Der Director’s Cut des legendären Schweizer Films von Christian Schocher ist genauso unterhaltsam, geistreich und interessant wie vor 30 Jahren. Eine Freude für jeden Cineasten – bleibt zu hoffen, dass das Publikum dieses kleine Meisterwerk dank dem kostenlosen Streaming auf Play Suisse öfter zu sehen bekommt.
Reisender Krieger
- Publiziert am 14. Januar 2010
«Reisender Krieger» ist ein unbekanntes Meisterwerk. Als der Film 1981 veröffentlicht wurde, stieg er innerhalb kurzer Zeit zum Liebling der Kritiker
Synopsis: Krieger ist Vertreter für das amerikanische Kosmetik-Unternehmen «Blue Eye». Mit dem Ziel, dessen Parfum-Produkte an Schönheitssalons zu verkaufen, reist er Woche für Woche durch die Schweiz. Während seine Frau unterdessen alleine in der Wohnung am Rande Zürichs sitzt, trifft Krieger an den unterschiedlichsten Orten auf mannigfaltige Persönlichkeiten und Gestalten, führt abwegige und kluge Gespräche, sitzt einsam herum, beobachtet – und lernt so sein Land kennen. Als einsamer Reisender streift er umher, immer begleitet von tiefen Augenringen und der Zigarette im Mund. Er ist der Held eines Roadmovies in schwarz-weiss, das an Aktualität nicht einbüssen konnte. Stars: Willy Ziegler, der den Krieger spielt, wurde 1979, als er gerade arbeitslos in Zürich lebte, von Schocher einfach zum Hauptdarsteller ernannt. Eine wunderbare Wahl – denn so echt, so glaubhaft, so authentisch hat nie wieder jemand den melancholischen Vertretertypus verkörpert. Regie & Crew: Christian Schocher kürzte sein 195 minütiges Epos, das damals schon aus 27 Stunden Material zusammen geschnitten wurde, auf bekömmlichere 150 Minuten. Das tut der Grossartigkeit keinen Abbruch: der Director’s Cut ist die perfekte Version, die sich Schocher immer gewünscht hat, unter dem damaligen Zeitdruck aber nicht realisieren konnte.

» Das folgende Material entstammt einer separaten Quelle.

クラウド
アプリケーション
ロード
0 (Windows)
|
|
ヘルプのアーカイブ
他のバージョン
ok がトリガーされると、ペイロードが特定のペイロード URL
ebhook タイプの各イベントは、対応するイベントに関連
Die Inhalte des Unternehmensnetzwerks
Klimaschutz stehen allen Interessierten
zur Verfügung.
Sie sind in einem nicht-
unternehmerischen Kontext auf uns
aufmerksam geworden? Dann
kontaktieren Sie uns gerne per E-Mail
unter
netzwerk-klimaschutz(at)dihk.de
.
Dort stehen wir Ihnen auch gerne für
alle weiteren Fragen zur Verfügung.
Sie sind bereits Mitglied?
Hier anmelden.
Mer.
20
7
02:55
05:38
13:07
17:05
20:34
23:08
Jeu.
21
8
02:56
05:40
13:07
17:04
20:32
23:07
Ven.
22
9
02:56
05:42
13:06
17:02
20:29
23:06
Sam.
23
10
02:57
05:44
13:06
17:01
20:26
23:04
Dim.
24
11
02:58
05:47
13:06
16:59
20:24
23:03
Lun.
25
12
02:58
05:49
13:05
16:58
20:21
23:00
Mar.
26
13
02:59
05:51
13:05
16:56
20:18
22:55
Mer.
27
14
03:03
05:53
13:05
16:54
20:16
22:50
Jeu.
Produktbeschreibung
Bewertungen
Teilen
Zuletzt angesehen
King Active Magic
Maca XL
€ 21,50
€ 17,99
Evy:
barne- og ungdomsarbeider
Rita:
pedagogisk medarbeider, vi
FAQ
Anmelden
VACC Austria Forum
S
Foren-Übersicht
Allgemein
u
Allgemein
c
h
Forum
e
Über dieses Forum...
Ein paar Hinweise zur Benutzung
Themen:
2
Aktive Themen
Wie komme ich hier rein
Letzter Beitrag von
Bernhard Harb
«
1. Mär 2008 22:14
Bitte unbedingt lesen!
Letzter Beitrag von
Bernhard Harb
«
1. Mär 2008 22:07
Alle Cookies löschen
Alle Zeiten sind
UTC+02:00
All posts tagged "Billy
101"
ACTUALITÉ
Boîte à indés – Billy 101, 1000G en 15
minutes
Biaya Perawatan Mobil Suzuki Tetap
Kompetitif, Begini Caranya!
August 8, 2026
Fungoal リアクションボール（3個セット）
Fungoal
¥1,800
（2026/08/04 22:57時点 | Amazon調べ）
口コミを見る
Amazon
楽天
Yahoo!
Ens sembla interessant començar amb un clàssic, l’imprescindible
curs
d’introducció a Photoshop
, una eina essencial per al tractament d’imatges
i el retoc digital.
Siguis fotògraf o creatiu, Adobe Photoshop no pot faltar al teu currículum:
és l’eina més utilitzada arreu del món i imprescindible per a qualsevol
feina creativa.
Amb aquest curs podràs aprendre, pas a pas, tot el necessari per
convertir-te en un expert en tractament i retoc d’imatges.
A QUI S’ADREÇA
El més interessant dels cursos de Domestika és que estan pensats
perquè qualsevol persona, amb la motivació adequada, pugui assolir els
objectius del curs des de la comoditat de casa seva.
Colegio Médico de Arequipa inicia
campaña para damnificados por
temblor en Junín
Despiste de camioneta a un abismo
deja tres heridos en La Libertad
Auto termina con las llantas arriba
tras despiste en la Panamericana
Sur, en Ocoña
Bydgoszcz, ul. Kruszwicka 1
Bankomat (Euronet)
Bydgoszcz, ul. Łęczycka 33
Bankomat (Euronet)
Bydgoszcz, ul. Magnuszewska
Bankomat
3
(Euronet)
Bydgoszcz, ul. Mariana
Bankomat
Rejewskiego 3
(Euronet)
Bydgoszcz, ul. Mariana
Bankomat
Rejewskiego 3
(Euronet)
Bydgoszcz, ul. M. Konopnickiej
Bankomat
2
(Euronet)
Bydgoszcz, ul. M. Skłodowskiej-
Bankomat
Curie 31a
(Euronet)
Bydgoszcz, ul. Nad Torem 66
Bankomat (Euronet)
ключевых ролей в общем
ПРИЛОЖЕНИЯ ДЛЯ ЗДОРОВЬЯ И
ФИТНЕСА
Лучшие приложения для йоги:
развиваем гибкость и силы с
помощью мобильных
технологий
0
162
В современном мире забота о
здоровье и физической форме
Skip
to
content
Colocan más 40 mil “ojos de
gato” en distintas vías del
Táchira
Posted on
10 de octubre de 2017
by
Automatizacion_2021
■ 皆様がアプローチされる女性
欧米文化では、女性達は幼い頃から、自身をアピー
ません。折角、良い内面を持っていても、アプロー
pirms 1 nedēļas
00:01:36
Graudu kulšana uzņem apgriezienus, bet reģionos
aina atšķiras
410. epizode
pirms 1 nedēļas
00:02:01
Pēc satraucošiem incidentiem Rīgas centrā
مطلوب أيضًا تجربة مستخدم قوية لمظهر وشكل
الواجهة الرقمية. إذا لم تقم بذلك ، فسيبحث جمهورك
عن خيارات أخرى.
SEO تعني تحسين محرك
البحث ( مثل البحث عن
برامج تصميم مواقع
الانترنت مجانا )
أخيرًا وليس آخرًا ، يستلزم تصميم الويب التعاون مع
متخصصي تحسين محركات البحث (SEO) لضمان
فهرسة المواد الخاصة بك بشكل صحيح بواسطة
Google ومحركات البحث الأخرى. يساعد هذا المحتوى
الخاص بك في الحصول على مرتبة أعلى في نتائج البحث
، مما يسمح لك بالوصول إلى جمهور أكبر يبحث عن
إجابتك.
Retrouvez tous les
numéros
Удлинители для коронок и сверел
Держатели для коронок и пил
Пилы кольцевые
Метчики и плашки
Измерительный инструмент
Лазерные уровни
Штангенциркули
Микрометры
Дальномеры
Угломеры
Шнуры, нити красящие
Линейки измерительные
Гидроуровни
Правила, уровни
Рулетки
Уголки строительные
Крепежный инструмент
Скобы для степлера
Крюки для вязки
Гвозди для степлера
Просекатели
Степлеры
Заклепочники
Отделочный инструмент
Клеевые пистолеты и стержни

arttv-Wertung: Während der Film der Liebling der Filmkritik war, wurde er dem Publikum in den Kinos meist vorenthalten. Völlig zu unrecht, denn Schochers Film ist keineswegs ein unbekömmlicher Kunst-Film. Natürlich gibt es die für die 70er so typischen, unendlich lang erscheinenden Szenen, die starrenden Blicke aus dem Fenster oder die Rauchszenen, bei denen man die Existenz der Zigarette von Anfang bis Ende mitbekommt. Doch als Gegenwartsadaption der Odysee/Ulysses-Klassiker von Homer bzw. Joyce stellt «Reisender Krieger» vor allem die Banalität des Alltags dar, unerträglich und wunderbar zugleich. Es ist ein grandioses Portrait eines Landes und einer Zeit – und dabei filmisch in jeder Hinsicht innovativ. Die Form des Road Trips lag erst in ihren cineastischen Anfängen und an den Hyperrealismus ohne Kunstlicht, mit Handkamera, Originalschauplätzen und improvisierten Dialogen, den sich 15 Jahre später die Dogma-Bewegung zu eigen machen sollte, war noch lange nicht zu denken. Fazit: «Reisender Krieger» ist ein Klassiker, ein Meisterwerk, ein Kultfilm, wenn man so will.